Work to be completed:
Reproduce the records below word for word, leaving out the pictures.
▼
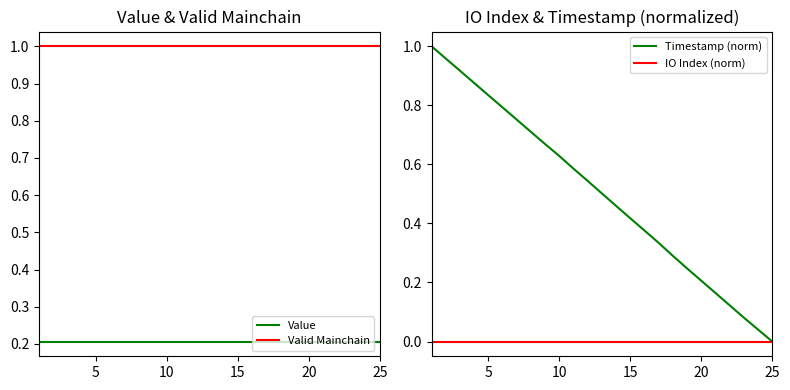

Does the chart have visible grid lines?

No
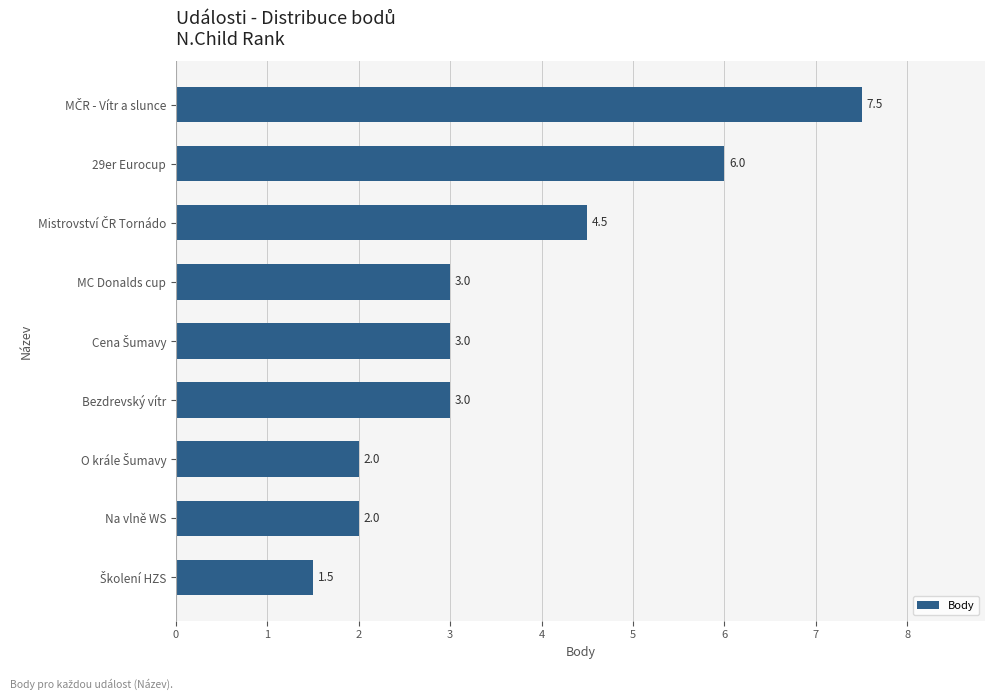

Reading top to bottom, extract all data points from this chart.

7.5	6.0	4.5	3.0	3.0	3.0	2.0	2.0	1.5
▲
Answer:
Does the chart have visible grid lines?

No

Reading top to bottom, extract all data points from this chart.

7.5	6.0	4.5	3.0	3.0	3.0	2.0	2.0	1.5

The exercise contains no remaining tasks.